PSA announces minor amendments to the Code to address consumer detriment in the ICSS market
The Phone-paid Services Authority (PSA) has announced minor amendments to its Code to address consumer detriment in the Information, Connection ,and Sign-posting Services market following consultation and Ofcom approval. The changes are intended to reduce detriment associated with consumer misunderstanding, limit detriment caused by high call costs, and reduce the risk of forced cut-offs that result in consumer detriment. Providers are required to comply with the changes by 18 September 2023.
EU law
CJEU rules on IPTV service providing commercial customers with hardware and software to allow end users to replay online TV broadcasts
The CJEU has ruled in the case of Ocilion IPTV Technologies v Seven.One Entertainment Group GmbH and another (Case C-426/21). It considered questions referred by the Austrian courts about the making available by Ocilion to its commercial customers of an Internet Protocol television (IPTV) service by which the content of television programmes in respect of which Seven.One and Other are the rightsholders was broadcast for the benefit of end users. The CJEU ruled that Article 2 and Article 5(2)(b) of Directive 2001/29/EC means that the exception to the exclusive right of authors and broadcasting organisations to authorise or prohibit the reproduction of protected works does not cover a service offered by an operator of retransmission of online television broadcasts to commercial customers allowing, on continuous or one-off recording of those broadcasts, on the initiative of the end users of that service, where the copy made by the first of those users to have selected a broadcast is made available, by the operator, to an indeterminate number of users who wish to view the same content. It also ruled that Article 3(1) of Directive 2001/29 means that the supply by an operator of retransmission of online television broadcasts to its commercial customer of the necessary hardware and software, including technical assistance, which enables that customer to allow its own customers to replay online television broadcasts, does not constitute a “communication to the public” under that provision, even if that operator is aware that its service may be used to access protected broadcasting content without the consent of the authors.
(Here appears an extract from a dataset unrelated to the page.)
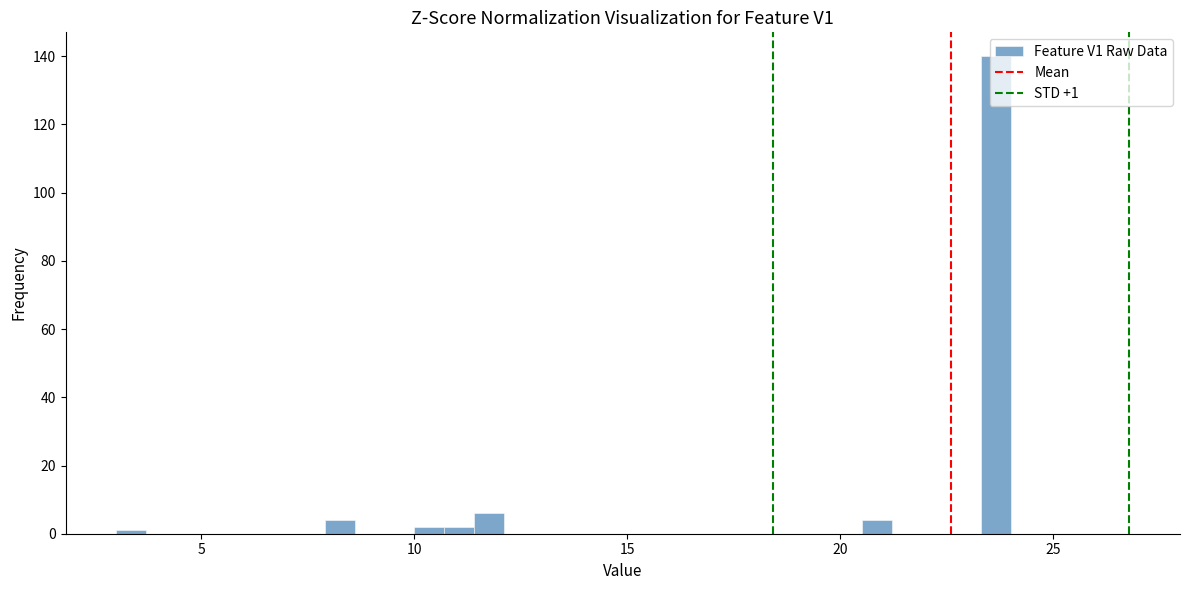

Around what value on the x-axis is the tallest bar? Give the approximate position of its centre, as read against the axis.

23.5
Advocate General says that privacy copying exception for fixations of broadcasts under national law should be combined with right to fair compensation
The Advocate General has issued an opinion in the case of Seven.One Entertainment Group GmbH v Corint Media GmbH (Case C-260/22). The opinion stated that Articles 2(e) and 5(2)(b) of Directive 2001/29/EC should be interpreted as precluding an EU member sate from providing a private copying exception to the exclusive reproduction right of broadcasting organisations in fixations of their broadcasts while excluding a right to fair compensation in respect of that copying where it causes them more than minimal harm. The fact that broadcasting organisations may be entitled to fair compensation under to Article 5(2)(b) of Directive 2001/29 in their capacity as film producers is irrelevant.